The prince, who celebrates his 41st birthday on Monday, denied “that I aired my dirty laundry in public”.

“It was a difficult message, but I did it in the best way possible. My conscience is clear,” he said.

“It is not about revenge, it is about accountability.”

Harry spilled plenty of royal family secrets in Spare, including accusing his stepmother the Queen of leaking to the media, revealing a violent altercation with his brother Prince William and claiming his father put his own interests above Harry’s and was jealous of Harry’s wife, Meghan Markle.

The bombshell book sold more than 1.4 million copies across the US, Canada and Britain combined on its first day of publication in January 2023, publisher Penguin Random House said. It became Britain’s fastest-selling nonfiction book, with 400,000 copies sold in the UK alone on day one.

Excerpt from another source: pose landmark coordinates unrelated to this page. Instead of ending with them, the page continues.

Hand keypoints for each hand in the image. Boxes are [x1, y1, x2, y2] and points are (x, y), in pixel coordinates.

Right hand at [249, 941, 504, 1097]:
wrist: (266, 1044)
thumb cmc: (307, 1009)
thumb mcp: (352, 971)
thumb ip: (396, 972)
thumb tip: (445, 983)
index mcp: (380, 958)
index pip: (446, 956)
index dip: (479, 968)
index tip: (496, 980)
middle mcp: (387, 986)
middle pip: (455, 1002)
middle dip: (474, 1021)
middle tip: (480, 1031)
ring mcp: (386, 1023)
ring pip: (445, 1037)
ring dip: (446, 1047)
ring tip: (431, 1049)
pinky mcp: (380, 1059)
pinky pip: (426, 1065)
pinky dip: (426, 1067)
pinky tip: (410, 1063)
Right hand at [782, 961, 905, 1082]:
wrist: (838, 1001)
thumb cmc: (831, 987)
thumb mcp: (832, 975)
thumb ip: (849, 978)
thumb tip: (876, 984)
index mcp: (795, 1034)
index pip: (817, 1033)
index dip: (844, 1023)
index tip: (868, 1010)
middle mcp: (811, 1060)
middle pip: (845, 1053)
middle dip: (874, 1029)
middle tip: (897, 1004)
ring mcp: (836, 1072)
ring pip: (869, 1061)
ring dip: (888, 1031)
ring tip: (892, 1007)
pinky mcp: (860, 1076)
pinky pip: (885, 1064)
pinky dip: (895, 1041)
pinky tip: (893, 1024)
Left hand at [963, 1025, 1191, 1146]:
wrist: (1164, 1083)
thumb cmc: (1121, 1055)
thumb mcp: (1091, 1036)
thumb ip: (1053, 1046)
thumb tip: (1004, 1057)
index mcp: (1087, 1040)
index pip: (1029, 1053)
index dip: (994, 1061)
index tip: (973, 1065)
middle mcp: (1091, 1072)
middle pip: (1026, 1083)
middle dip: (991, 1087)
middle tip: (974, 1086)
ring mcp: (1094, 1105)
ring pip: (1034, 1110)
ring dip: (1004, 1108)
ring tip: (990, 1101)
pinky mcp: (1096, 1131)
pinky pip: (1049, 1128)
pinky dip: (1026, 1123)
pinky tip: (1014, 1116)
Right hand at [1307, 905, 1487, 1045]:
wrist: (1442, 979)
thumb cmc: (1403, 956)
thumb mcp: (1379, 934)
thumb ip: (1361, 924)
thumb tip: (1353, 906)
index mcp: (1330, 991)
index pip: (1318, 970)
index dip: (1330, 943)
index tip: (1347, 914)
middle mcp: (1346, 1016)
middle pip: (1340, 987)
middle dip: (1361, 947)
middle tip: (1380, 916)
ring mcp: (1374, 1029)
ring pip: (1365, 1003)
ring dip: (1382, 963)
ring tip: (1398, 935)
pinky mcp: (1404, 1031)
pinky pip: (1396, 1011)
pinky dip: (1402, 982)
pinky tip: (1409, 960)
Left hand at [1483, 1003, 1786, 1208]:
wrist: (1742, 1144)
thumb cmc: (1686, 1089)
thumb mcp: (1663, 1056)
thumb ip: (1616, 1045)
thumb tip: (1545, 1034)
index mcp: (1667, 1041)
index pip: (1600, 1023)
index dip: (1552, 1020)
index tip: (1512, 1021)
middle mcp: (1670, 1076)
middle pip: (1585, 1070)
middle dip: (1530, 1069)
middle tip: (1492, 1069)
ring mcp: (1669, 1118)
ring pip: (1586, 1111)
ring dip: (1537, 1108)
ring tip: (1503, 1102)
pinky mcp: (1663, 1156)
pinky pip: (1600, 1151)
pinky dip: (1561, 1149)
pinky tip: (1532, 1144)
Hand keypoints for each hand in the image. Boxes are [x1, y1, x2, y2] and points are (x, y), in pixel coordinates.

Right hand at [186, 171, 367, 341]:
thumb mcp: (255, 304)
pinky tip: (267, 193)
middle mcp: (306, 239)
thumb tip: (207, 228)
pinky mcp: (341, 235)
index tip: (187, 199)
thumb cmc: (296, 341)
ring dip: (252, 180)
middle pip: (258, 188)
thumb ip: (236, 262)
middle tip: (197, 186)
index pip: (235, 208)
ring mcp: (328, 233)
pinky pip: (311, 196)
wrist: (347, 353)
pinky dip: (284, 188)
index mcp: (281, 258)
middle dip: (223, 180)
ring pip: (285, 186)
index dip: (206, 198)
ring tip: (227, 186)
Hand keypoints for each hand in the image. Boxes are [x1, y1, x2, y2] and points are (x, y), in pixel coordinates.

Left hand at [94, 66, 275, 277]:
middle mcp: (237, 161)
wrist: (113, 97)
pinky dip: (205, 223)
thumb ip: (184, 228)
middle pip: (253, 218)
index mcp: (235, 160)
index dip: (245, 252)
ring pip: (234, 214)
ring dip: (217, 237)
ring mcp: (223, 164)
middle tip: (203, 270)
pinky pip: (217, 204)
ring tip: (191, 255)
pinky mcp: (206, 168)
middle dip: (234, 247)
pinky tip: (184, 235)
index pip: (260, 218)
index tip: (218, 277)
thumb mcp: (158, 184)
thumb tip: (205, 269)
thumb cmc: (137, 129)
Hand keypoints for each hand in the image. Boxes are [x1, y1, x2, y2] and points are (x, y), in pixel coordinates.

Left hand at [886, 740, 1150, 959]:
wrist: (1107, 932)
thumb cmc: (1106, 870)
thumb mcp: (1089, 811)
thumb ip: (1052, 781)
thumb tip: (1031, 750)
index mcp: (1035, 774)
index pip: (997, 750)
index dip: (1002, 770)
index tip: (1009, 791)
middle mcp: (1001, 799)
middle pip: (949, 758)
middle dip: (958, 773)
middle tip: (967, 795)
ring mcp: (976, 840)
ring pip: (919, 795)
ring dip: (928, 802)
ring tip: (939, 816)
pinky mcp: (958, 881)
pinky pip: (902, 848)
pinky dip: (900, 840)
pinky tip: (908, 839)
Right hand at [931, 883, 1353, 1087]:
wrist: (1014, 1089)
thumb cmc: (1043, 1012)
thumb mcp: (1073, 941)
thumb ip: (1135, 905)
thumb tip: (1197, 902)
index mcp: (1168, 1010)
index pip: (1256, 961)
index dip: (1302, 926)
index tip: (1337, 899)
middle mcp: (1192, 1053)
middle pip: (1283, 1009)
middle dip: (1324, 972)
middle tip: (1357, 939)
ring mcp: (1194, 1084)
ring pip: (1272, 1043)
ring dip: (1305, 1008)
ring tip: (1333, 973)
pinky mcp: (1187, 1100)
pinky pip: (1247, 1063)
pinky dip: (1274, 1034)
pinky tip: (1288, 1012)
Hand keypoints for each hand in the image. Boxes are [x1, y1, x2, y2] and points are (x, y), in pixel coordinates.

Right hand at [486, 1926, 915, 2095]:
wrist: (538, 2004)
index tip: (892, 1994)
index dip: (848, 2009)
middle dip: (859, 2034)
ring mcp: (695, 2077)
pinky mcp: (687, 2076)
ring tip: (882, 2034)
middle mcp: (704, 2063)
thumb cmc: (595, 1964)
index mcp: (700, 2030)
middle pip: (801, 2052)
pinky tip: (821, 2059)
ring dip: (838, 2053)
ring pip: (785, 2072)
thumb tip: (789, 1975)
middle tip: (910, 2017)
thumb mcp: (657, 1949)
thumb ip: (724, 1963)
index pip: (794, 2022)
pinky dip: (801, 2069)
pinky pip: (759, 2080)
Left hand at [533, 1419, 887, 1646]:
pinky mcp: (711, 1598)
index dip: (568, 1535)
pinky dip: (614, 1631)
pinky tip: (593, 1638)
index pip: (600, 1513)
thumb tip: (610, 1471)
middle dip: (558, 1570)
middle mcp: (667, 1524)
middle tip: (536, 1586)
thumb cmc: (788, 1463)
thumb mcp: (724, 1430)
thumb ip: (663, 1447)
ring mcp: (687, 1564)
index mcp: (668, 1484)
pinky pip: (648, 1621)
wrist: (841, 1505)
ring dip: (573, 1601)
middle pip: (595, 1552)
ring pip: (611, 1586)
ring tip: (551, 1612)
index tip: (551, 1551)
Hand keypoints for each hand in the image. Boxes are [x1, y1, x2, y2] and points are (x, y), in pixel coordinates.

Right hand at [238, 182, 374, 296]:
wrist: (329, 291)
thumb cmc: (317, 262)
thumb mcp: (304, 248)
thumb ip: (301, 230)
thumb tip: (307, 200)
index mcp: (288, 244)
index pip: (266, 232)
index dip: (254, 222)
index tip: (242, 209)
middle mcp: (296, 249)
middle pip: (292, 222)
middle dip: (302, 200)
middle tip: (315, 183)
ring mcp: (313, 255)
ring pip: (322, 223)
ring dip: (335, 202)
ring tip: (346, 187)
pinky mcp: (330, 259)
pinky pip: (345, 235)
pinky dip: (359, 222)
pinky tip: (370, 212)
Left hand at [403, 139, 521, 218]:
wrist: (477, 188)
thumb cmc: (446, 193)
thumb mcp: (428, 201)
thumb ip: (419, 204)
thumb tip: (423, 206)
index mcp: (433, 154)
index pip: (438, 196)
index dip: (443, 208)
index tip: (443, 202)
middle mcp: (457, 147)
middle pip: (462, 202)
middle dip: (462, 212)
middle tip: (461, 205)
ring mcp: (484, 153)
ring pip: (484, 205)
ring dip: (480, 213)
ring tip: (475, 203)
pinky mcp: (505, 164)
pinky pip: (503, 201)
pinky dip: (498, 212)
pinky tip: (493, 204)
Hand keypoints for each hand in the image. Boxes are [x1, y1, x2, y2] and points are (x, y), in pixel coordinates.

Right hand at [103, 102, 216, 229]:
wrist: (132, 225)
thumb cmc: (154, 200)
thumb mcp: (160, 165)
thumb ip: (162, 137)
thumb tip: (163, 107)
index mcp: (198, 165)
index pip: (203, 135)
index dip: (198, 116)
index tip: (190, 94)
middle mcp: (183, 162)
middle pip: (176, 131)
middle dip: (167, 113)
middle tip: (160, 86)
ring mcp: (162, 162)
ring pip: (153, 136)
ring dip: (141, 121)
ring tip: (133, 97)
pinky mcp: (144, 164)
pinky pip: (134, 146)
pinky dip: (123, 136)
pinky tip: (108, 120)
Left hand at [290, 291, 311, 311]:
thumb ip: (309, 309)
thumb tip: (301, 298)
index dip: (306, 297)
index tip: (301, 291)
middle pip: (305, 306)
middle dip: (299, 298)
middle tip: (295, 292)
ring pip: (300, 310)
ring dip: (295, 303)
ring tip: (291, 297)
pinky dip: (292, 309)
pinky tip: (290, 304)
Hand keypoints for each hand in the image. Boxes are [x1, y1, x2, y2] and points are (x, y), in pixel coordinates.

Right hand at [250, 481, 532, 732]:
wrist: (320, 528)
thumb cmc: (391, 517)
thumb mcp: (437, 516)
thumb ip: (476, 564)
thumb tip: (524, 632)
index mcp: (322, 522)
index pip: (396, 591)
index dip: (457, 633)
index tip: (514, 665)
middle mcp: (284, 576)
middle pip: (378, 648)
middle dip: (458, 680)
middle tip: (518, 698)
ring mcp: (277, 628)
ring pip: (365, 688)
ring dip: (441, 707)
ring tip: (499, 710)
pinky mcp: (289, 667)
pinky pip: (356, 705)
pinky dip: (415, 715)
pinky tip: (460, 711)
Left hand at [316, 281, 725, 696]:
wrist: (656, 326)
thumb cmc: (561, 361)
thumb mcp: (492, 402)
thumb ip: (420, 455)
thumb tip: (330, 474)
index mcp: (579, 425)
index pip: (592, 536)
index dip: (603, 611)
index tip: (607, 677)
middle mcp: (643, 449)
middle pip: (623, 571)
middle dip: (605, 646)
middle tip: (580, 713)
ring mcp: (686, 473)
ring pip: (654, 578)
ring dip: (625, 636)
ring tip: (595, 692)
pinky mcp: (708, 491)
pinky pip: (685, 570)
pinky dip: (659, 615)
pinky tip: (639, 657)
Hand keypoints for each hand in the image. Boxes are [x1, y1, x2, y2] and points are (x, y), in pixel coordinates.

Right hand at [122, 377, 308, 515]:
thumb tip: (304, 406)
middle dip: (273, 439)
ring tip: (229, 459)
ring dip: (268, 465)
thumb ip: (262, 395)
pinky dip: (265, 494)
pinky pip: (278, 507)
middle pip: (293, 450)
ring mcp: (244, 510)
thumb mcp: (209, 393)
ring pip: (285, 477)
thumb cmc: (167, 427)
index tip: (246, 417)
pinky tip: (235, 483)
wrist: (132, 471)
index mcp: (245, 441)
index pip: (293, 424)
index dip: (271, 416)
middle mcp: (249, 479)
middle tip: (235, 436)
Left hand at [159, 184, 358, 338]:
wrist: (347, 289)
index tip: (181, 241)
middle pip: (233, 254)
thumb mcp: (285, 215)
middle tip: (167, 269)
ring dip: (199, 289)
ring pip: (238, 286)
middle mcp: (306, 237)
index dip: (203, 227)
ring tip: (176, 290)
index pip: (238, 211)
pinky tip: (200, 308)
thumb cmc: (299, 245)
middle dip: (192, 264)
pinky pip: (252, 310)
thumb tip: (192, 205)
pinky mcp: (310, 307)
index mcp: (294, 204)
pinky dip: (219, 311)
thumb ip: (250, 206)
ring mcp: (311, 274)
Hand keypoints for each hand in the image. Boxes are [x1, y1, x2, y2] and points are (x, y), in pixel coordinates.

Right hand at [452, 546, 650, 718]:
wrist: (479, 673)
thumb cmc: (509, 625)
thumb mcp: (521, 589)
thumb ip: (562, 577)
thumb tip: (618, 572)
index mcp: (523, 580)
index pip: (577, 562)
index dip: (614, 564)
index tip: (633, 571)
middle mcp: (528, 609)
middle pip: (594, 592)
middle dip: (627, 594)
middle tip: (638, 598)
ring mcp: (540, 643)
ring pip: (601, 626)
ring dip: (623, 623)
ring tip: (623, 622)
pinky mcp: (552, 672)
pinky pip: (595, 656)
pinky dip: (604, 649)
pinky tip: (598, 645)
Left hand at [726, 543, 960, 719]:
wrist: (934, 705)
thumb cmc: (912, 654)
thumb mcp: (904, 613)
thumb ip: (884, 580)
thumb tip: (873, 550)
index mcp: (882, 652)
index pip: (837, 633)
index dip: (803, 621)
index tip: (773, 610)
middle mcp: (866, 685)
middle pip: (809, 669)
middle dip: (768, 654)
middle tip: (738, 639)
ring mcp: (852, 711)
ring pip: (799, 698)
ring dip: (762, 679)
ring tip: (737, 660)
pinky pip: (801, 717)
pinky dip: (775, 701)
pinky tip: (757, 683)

Sunday’s admission marks the first time Harry has publicly addressed in detail the backlash surrounding his disclosure of the private family information.

In Kyiv, the duke participated in a panel discussion at the National Museum of the History of Ukraine in the Second World War. While there, he paid tribute to “the wives and mothers who keep their loved ones on the straight and narrow, they deserve as much respect as anyone who serves”.

Asked about advice for those leaving military service and who may miss the camaraderie, Harry said: “You will feel lost at times, like you lack purpose, but however dark those days are, there is light at the end of the tunnel.”

“You just need to look for it, because there will always be someone – a mother, father, sibling, friend, or comrade – there to pick you up.”

“Don’t stay silent. Silence will hold you in the dark,” he said.